CME Group Launches Around-the-Clock Trading for Crypto Futures and Options

June 04, 2026 Updated June 04, 2026 Read time3 min read Tessa Marlowe
CME Group Launches Around-the-Clock Trading for Crypto Futures and Options

CME Group has launched round-the-clock trading for its cryptocurrency futures and options products, marking a landmark shift in how regulated derivatives markets operate in the digital asset space.

The expanded trading hours went live on Friday, May 29, with the Chicago-based derivatives giant reporting over 7,200 contracts traded across its inaugural weekend — equivalent to approximately $50 million in notional value.

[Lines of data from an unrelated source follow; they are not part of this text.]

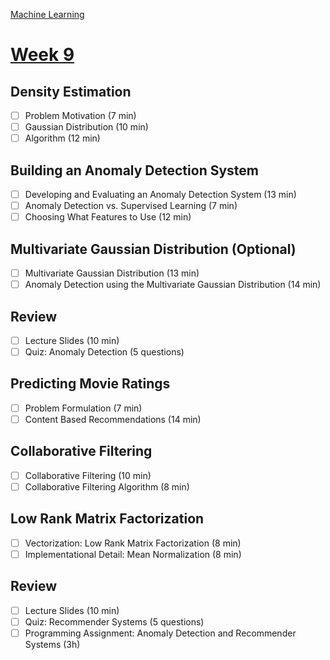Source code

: [[./index.org][Machine Learning]]

* [[https://www.coursera.org/learn/machine-learning/home/week/ (9)][Week 9]]
** Density Estimation
   + [ ] Problem Motivation (7 min)
   + [ ] Gaussian Distribution (10 min)
   + [ ] Algorithm (12 min)

** Building an Anomaly Detection System
   + [ ] Developing and Evaluating an Anomaly Detection System (13 min)
   + [ ] Anomaly Detection vs. Supervised Learning (7 min)
   + [ ] Choosing What Features to Use (12 min)

** Multivariate Gaussian Distribution (Optional)
   + [ ] Multivariate Gaussian Distribution (13 min)
   + [ ] Anomaly Detection using the Multivariate Gaussian Distribution (14 min)

** Review
   + [ ] Lecture Slides (10 min)
   + [ ] Quiz: Anomaly Detection (5 questions)

** Predicting Movie Ratings
   + [ ] Problem Formulation (7 min)
   + [ ] Content Based Recommendations (14 min)

** Collaborative Filtering
   + [ ] Collaborative Filtering (10 min)
   + [ ] Collaborative Filtering Algorithm (8 min)

** Low Rank Matrix Factorization
   + [ ] Vectorization: Low Rank Matrix Factorization (8 min)
   + [ ] Implementational Detail: Mean Normalization (8 min)

** Review
   + [ ] Lecture Slides (10 min)
   + [ ] Quiz: Recommender Systems (5 questions)
   + [ ] Programming Assignment: Anomaly Detection and Recommender Systems (3h)
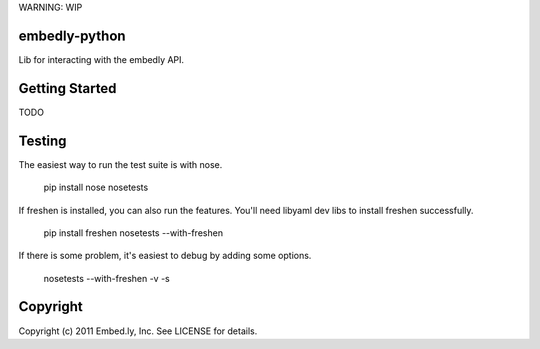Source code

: WARNING: WIP

embedly-python
==============
Lib for interacting with the embedly API.

Getting Started
===============
TODO

Testing
=======
The easiest way to run the test suite is with nose.

  pip install nose
  nosetests

If freshen is installed, you can also run the features.  You'll need libyaml
dev libs to install freshen successfully.

  pip install freshen
  nosetests --with-freshen

If there is some problem, it's easiest to debug by adding some options.

  nosetests --with-freshen -v -s

Copyright
=========
Copyright (c) 2011 Embed.ly, Inc. See LICENSE for details.
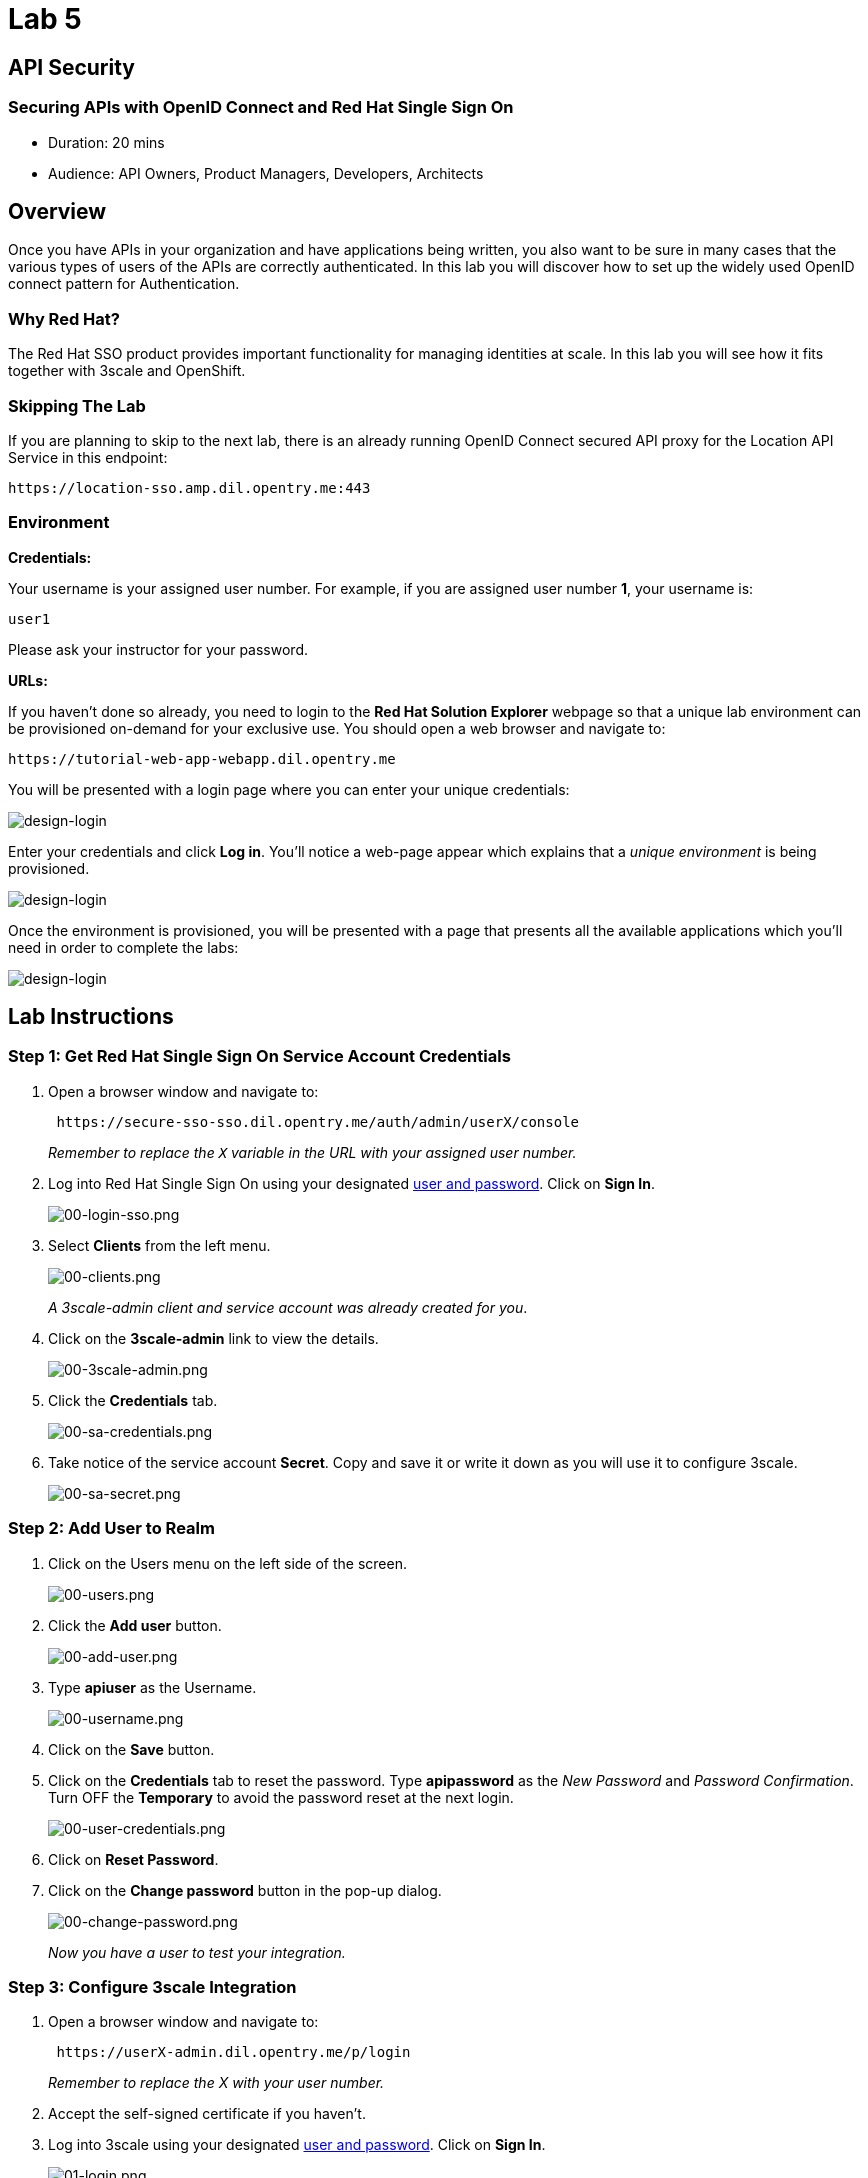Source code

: = Lab 5

== API Security

=== Securing APIs with OpenID Connect and Red Hat Single Sign On

* Duration: 20 mins
* Audience: API Owners, Product Managers, Developers, Architects

== Overview

Once you have APIs in your organization and have applications being written, you also want to be sure in many cases that the various types of users of the APIs are correctly authenticated. In this lab you will discover how to set up the widely used OpenID connect pattern for Authentication.

=== Why Red Hat?

The Red Hat SSO product provides important functionality for managing identities at scale. In this lab you will see how it fits together with 3scale and OpenShift.

=== Skipping The Lab

If you are planning to skip to the next lab, there is an already running OpenID Connect secured API proxy for the Location API Service in this endpoint:

[source,bash]
----
https://location-sso.amp.dil.opentry.me:443
----

=== Environment

*Credentials:*

Your username is your assigned user number. For example, if you are assigned user number *1*, your username is:

[source,bash]
----
user1
----

Please ask your instructor for your password.

*URLs:*

If you haven't done so already, you need to login to the *Red Hat Solution Explorer* webpage so that a unique lab environment can be provisioned on-demand for your exclusive use.  You should open a web browser and navigate to:

[source,bash]
----
https://tutorial-web-app-webapp.dil.opentry.me
----

You will be presented with a login page where you can enter your unique credentials:

image::images/design-50.png[design-login]

Enter your credentials and click *Log in*.  You'll notice a web-page appear which explains that a _unique environment_ is being provisioned.

image::images/design-51.png[design-login]

Once the environment is provisioned, you will be presented with a page that presents all the available applications which you'll need in order to complete the labs:

image::images/design-52.png[design-login]

== Lab Instructions

=== Step 1: Get Red Hat Single Sign On Service Account Credentials

. Open a browser window and navigate to:
+
[source,bash]
----
 https://secure-sso-sso.dil.opentry.me/auth/admin/userX/console
----
+
_Remember to replace the `X` variable in the URL with your assigned user number._

. Log into Red Hat Single Sign On using your designated <<environment,user and password>>. Click on *Sign In*.
+
image::images/00-login-sso.png[00-login-sso.png]

. Select *Clients* from the left menu.
+
image::images/00-clients.png[00-clients.png]
+
_A 3scale-admin client and service account was already created for you_.

. Click on the *3scale-admin* link to view the details.
+
image::images/00-3scale-admin.png[00-3scale-admin.png]

. Click the *Credentials* tab.
+
image::images/00-sa-credentials.png[00-sa-credentials.png]

. Take notice of the service account *Secret*. Copy and save it or write it down as you will use it to configure 3scale.
+
image::images/00-sa-secret.png[00-sa-secret.png]

=== Step 2: Add User to Realm

. Click on the Users menu on the left side of the screen.
+
image::images/00-users.png[00-users.png]

. Click the *Add user* button.
+
image::images/00-add-user.png[00-add-user.png]

. Type *apiuser* as the Username.
+
image::images/00-username.png[00-username.png]

. Click on the *Save* button.
. Click on the *Credentials* tab to reset the password. Type *apipassword* as the _New Password_ and _Password Confirmation_. Turn OFF the *Temporary* to avoid the password reset at the next login.
+
image::images/00-user-credentials.png[00-user-credentials.png]

. Click on *Reset Password*.
. Click on the *Change password* button in the pop-up dialog.
+
image::images/00-change-password.png[00-change-password.png]
+
_Now you have a user to test your integration._

=== Step 3: Configure 3scale Integration

. Open a browser window and navigate to:
+
[source,bash]
----
 https://userX-admin.dil.opentry.me/p/login
----
+
_Remember to replace the X with your user number._

. Accept the self-signed certificate if you haven't.
. Log into 3scale using your designated <<environment,user and password>>. Click on *Sign In*.
+
image::images/01-login.png[01-login.png]

. The first page you will land is the _API Management Dashboard_. Click on the *API* menu link.
+
image::images/01a-dashboard.png[01a-dashboard.png]

. This is the _API Overview_ page. Here you can take an overview of all your services. Click on the *Integration* link.
+
image::images/02-api-integration.png[02-api-integration.png]

. Click on the *edit integration settings* to edit the API settings for the gateway.
+
image::images/03-edit-settings.png[03-edit-settings.png]

. Scrolll down the page, under the _Authentication_ deployment options, select *OpenID Connect*.
+
image::images/04-authentication.png[04-authentication.png]

. Click on the *Update Service* button.
. Dismiss the warning about changing the Authentication mode by clicking *OK*.
+
image::images/04b-authentication-warning.png[04b-authentication-warning.png]

. Back in the service integration page, click on the *edit APIcast configuration*.
+
image::images/05-edit-apicast.png[05-edit-apicast.png]

. Scroll down the page and expand the authentication options by clicking the *Authentication Settings* link.
+
image::images/05-authentication-settings.png[05-authentication-settings.png]

. In the *OpenID Connect Issuer* field, type in your previously noted client credentials with the URL of your Red Hat Single Sing On instance:
+
[source,bash]
----
 http://3scale-admin:CLIENT_SECRET@sso-sso.dil.opentry.me/auth/realms/userX
----
+
_Remember to replace the X with user number_
+
image::images/06-openid-issuer.png[06-openid-issuer.png]

. Scroll down the page and click on the *Update Staging Environment* button.
+
image::images/08-back-integration.png[08-back-integration.png]

. After the reload, scroll down again and click the *Back to Integration & Configuration* link.
+
image::images/07-update-environment.png[07-update-environment.png]

. Promote to Production by clicking the *Promote to Production* button.
+
image::images/08a-promote-production.png[08a-promote-production.png]

=== Step 4: Create a Test App

. Go to the _Developers_ tab and click on *Developers*.
+
image::images/09-developers.png[09-developers.png]

. Click on the *Applications* link.
+
image::images/10-applications.png[10-applications.png]

. Click on *Create Application* link.
+
image::images/11-create-application.png[11-create-application.png]

. Select *Basic* plan from the combo box. Type the following information:
 ** Name: *Secure App*
 ** Description: *OpenID Connect Secured Application*

+
image::images/12-application-details.png[12-application-details.png]
. Finally, scroll down the page and click on the *Create Application* button.
+
image::images/13-create-app.png[13-create-app.png]

. Update the *Redirect URL* to http://www-userX.dil.opentry.me/_. And note the *API Credentials_. Write them down as you will need the *Client ID* and the *Client Secret* to test your integration.
 image:images/14-app-credentials.png[14-app-credentials.png]

_Congratulations!_ You have now an application to test your OpenID Connect Integration.

== Steps Beyond

So, you want more? Login to the Red Hat Single Sign On admin console for your realm if you are not there already. Click on the Clients menu. Now you can check that 3scale zync component creates a new Client in SSO. This new Client has the same ID as the Client ID and Secret from the 3scale admin portal.

== Summary

Now that you can secure your API using three-leg authentication with Red Hat Single Sign-On, you can leverage the current assets of your organization like current LDAP identities or even federate the authentication using other IdP services.

For more information about Single Sign-On, you can check its https://access.redhat.com/products/red-hat-single-sign-on[page].

You can now proceed to link:../lab06/#lab-6[Lab 6]

== Notes and Further Reading

* http://3scale.net[Red Hat 3scale API Management]
* https://access.redhat.com/products/red-hat-single-sign-on[Red Hat Single Sign On]
* https://developers.redhat.com/blog/2017/11/21/setup-3scale-openid-connect-oidc-integration-rh-sso/[Setup OIDC with 3scale]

The strong opening figures, supported by both retail and institutional participants, signal robust demand for always-on access to regulated crypto risk management tools.

Tim McCourt, CME Group's Global Head of Equities, FX and Alternative Products, framed the move as a natural progression since the exchange introduced its first Bitcoin futures contract back in 2017.

"Shifting to an always-on model represents the next natural evolution for the marketplace, ensuring CME Group continues to provide the continuous price discovery and trading confidence global investors require," McCourt said.

The launch has drawn participation from several prominent industry names. Robinhood Markets highlighted that its users can now trade regulated futures contracts at any hour, any day of the week — bridging the longstanding gap between traditional derivatives and spot crypto markets. Meanwhile, Ripple Prime and Wedbush Securities have positioned themselves as key facilitators of the new around-the-clock infrastructure.

Also coinciding with the launch, CME Group introduced Bitcoin Volatility futures on a 24/7 basis. These first-of-their-kind regulated contracts allow investors to trade their view on 30-day implied bitcoin volatility without taking a directional price position — adding yet another sophisticated tool to the growing regulated crypto derivatives ecosystem.

Why it matters

  • Traditional regulated derivatives exchanges operate on fixed weekday schedules, meaning crypto price moves over weekends or overnight could not be hedged through regulated futures until now — the 24/7 model closes that structural gap.

  • Bitcoin Volatility futures let traders express a view on expected price swings over a 30-day window without holding a directional position, a tool previously unavailable in regulated form and distinct from simply buying or selling Bitcoin futures.